Yoga pushes the study of the human centerline. All of the poses orbit the bending and twisting of the spine. This overtime, helps a yogi feel what they call Sushumna, the central channel. The spine, of course, houses the spinal cord, which is the trunk of the central nervous system. This is where the reality of a billion individual cells is organized and transferred to the brain to be understood and eventually perceived. This is also how the brain can extend the will of our awareness into the body to act out our lives.

I think it would be helpful to explain the idea of presence a bit more. All things are happening now. Mars is happening now. Mount Everest is happening now. You are happening now and I am happening now, wherever we actually are. But there is so much potential distance between all things that are currently happening now that relative to us 99.99% of life isn’t happening at all.

So presence breaks down as distance increases. For example, the light bouncing off these words takes time to get to your eye, into your optic nerve, and through the brain. The light that might bounce off a tree in the distance takes even more time. The sound of birds chirping in that tree takes even more time because the sound is slower than light. Despite it only taking nanoseconds, time is still lost, which suggests things further away from us are less NOW than things closer to us. The only reason these infinitesimal details matter is to support our concept of meditating. If Samadhi only exists in the absolute present moment than we as meditators must understand what and where presence is and how to get there.

If Samadhi can only arise from the most immediate present point in the present moment then it can only manifest from the area around our centerline. I can only speak from personal experience, but my most enchanting meditative moments have occurred while I was fully absorbed in the sensations of my own inner body. The evidence is ours to collect as individuals. Then we can validate or falsify the claims of our predecessors. But the only maps we have are the guidance, theories, and philosophies of those that committed themselves to this inner world before us.

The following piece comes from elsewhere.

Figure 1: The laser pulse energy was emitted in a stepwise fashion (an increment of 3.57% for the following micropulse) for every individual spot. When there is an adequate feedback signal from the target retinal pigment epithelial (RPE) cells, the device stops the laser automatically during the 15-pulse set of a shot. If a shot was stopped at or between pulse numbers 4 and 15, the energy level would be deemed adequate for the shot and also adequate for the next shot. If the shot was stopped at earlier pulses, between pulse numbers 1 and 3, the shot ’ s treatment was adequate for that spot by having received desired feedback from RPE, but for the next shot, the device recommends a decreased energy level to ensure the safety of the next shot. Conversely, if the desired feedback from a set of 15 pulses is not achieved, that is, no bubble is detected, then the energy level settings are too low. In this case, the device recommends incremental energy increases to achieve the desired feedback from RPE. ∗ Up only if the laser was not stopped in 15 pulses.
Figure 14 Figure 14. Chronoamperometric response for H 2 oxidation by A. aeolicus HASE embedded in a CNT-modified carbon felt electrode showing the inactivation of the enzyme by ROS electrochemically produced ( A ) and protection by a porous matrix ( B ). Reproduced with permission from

To occupy absolute presence is the journey of meditation and the game within stillness. We “move” by feeling the subtlest sensations we can along our physical centerline. Every minute of unbroken sensitivity is a mile into the forest of our practice. When that innermost physical point is felt through a non-thinking mind the unique peace of meditation arises. It will be obvious when it occurs. The yogis called this position Atha. It means a destined moment of presence. Destiny because the most important journey any human being can make is the personal journey into their personal inner world, which only exists within them. Through self-control and sensitivity, we achieve our fate and become explicitly present with the world and ourselves.

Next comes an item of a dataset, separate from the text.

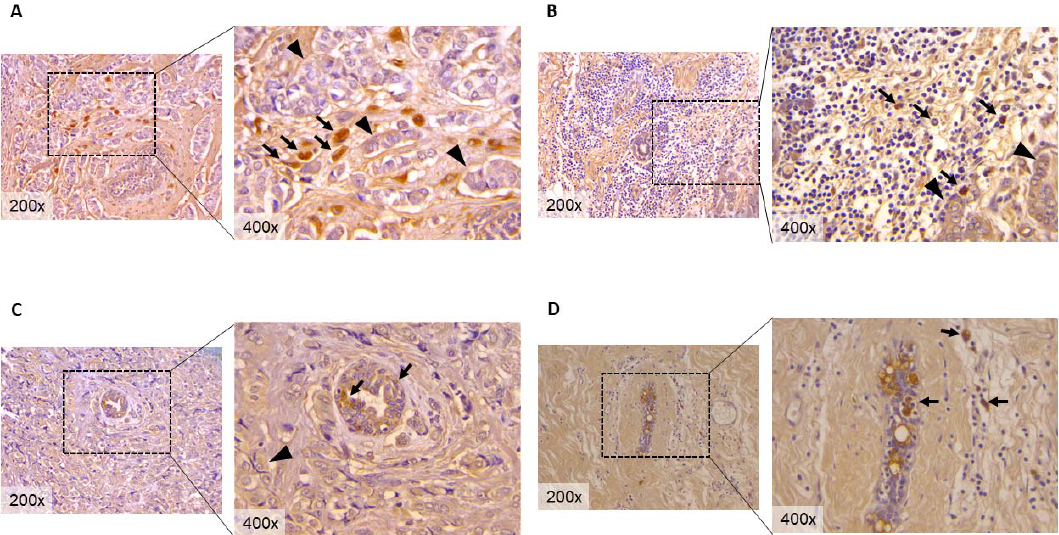
Figure 1. GL13 (SenTraGor™) immunohistochemical stain of tumor-associated fibroblasts ( A ), tumor- infiltrating lymphocytes ( B ), and cancer-entrapped normal-like mammary gland acini ( C ), in breast cancer. A post-treatment specimen (neoadjuvant setting), showing GL13 positive staining in the stroma and mammary remnants ( D ). Arrows indicate GL13 positive staining, while arrowheads depict breast-cancer cells. SenTraGor™ (GL-13) immunohistochemical staining was performed, in accordance with the instructions of the manufacturer and as previously described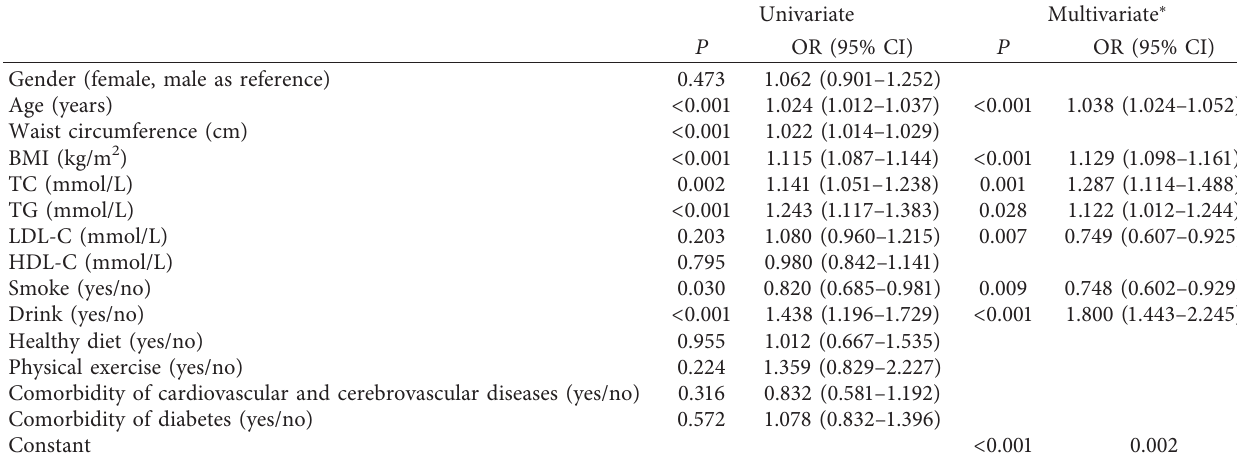
Table 2: Binary logistic results of variables with hypertension in the population without awareness hypertension.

To succeed we have to overcome our biology, rewire our nerves, restrain our mind, and learn to feel the unknown. The reward is a new view of the world that can’t be shared. Those that make the journey into stillness come back from meditating empowered and bright-eyed. They seem to have more control because it took control to reach. They also come back satisfied because the personal truth we can all forget has re-fulfilled them. These consequences are not permanent because nothing is, but through consistent bouts of stillness, these bounties can be accessed over and again.